This portion of the i-Selfie works flawlessly. The only thing that really matters is the responsiveness and the phone snaps a picture the second you hit the button. If you don’t think you got a good picture, hit the button multiple times and take multiple pictures. The i-Selfie successfully turns your phone into a viable option for remote portrait taking.

The Little Blue Dongle

Once the disc is taken out, the rubber holder can be slid onto your phone, which will prop it up if you position it correctly. Most of the time it worked great, but there were a few times when I couldn’t the phone to stay in the position I wanted it in. It’s always going to lean back slightly, so you have to position it lower than what you’re looking to shoot. The problem is that the stand function of the i-Selfie almost feels like an afterthought, when it’s actually pretty crucial to the device’s overall functionality. Being able to remotely take a picture doesn’t mean much if you can’t position the phone properly. Still, like I said, it gets the job done most of the time. Just don’t expect perfection.

Rubber and Plastic


The i-Selfie holder seems to be entirely rubber, while the disc seems to be entirely plastic. It doesn’t feel very durable, but as far as I’m concerned it doesn’t have to be. The rubber holder should protect it if you drop it, unless you have extraordinarily bad luck and drop it at an angle where the disc takes the brunt of the damage. Higher quality materials probably would have raised the price, so I think the build is fine just like it is.

More Than Meets the Eye

Upon first glance, the Apotop i-Selfie looks completely unimpressive, but the more I use this thing the more I realize how much I like it. It’s such a simple idea, but that’s why it works.

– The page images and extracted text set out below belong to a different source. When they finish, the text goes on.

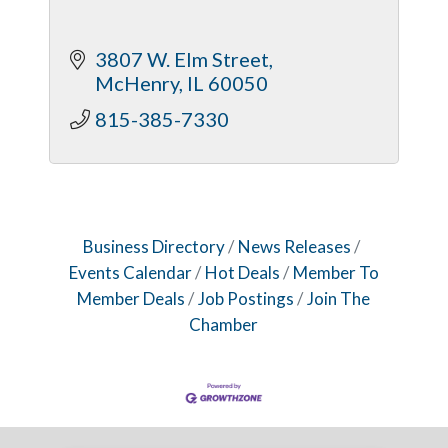
3807 W. Elm Street
McHenry
IL
60050
815-385-7330
Business Directory
News Releases
Events Calendar
Hot Deals
Member To
Member Deals
Job Postings
Join The
Chamber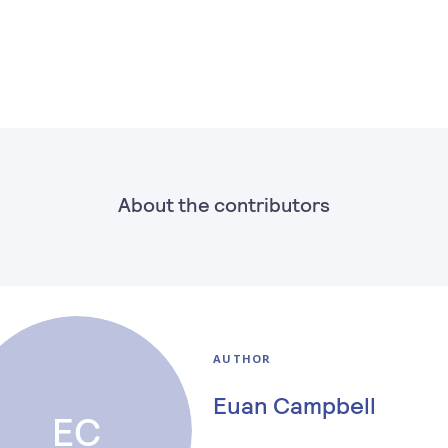
About the contributors
AUTHOR
Euan Campbell
EC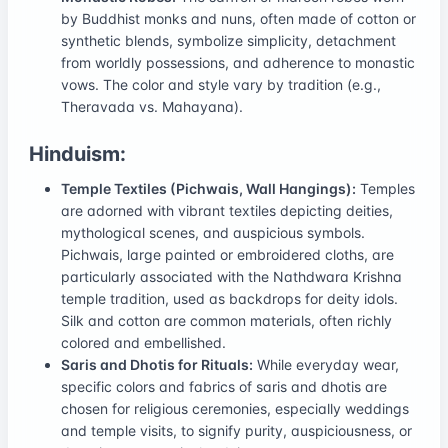
by Buddhist monks and nuns, often made of cotton or
synthetic blends, symbolize simplicity, detachment
from worldly possessions, and adherence to monastic
vows. The color and style vary by tradition (e.g.,
Theravada vs. Mahayana).
Hinduism:
Temple Textiles (Pichwais, Wall Hangings):
Temples
are adorned with vibrant textiles depicting deities,
mythological scenes, and auspicious symbols.
Pichwais, large painted or embroidered cloths, are
particularly associated with the Nathdwara Krishna
temple tradition, used as backdrops for deity idols.
Silk and cotton are common materials, often richly
colored and embellished.
Saris and Dhotis for Rituals:
While everyday wear,
specific colors and fabrics of saris and dhotis are
chosen for religious ceremonies, especially weddings
and temple visits, to signify purity, auspiciousness, or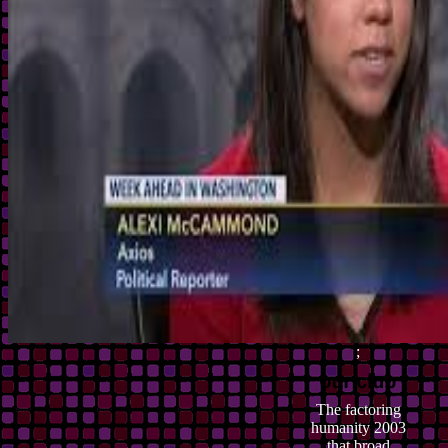
;
The factoring
humanity 2003
that broad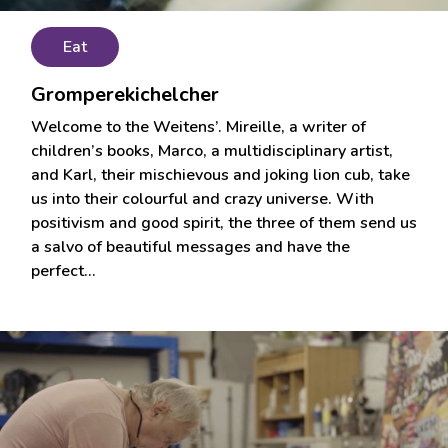
Eat
Gromperekichelcher
Welcome to the Weitens’. Mireille, a writer of
children’s books, Marco, a multidisciplinary artist,
and Karl, their mischievous and joking lion cub, take
us into their colourful and crazy universe. With
positivism and good spirit, the three of them send us
a salvo of beautiful messages and have the
perfect…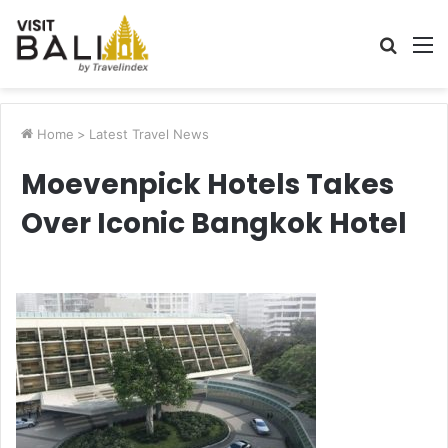
Searc
M
for
Home
>
Latest Travel News
Moevenpick Hotels Takes
Over Iconic Bangkok Hotel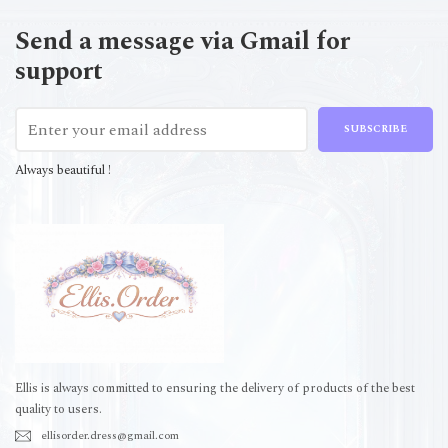
Send a message via Gmail for
support
SUBSCRIBE
Always beautiful !
Ellis is always committed to ensuring the delivery of products of the best
quality to users.
ellisorder.dress@gmail.com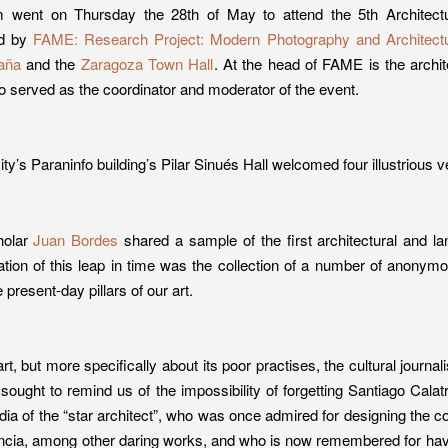
 went on Thursday the 28th of May to attend the 5th Architect
ed by
FAME: Research Project: Modern Photography and Architectu
aña
and the
Zaragoza Town Hall
. At the head of FAME is the archi
o served as the coordinator and moderator of the event.
ity’s Paraninfo building’s Pilar Sinués Hall welcomed four illustrious 
holar
Juan Bordes
shared a sample of the first architectural and 
tion of this leap in time was the collection of a number of anony
 present-day pillars of our art.
t, but more specifically about its poor practises, the cultural journal
sought to remind us of the impossibility of forgetting Santiago Cala
dia of the “star architect”, who was once admired for designing the co
ncia, among other daring works, and who is now remembered for havin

Apotop didn’t have to bend over backwards to execute it well, they just had to make something that was small, functional, and hard to break. It works fine with my Samsung Galaxy 3, its range is further than you’ll ever need to take a picture from, and I can’t imagine the tiny circular battery hidden in the disk is going to die any time soon. For those who take a lot of pictures with their phone, this can help take your selfie game to the next level.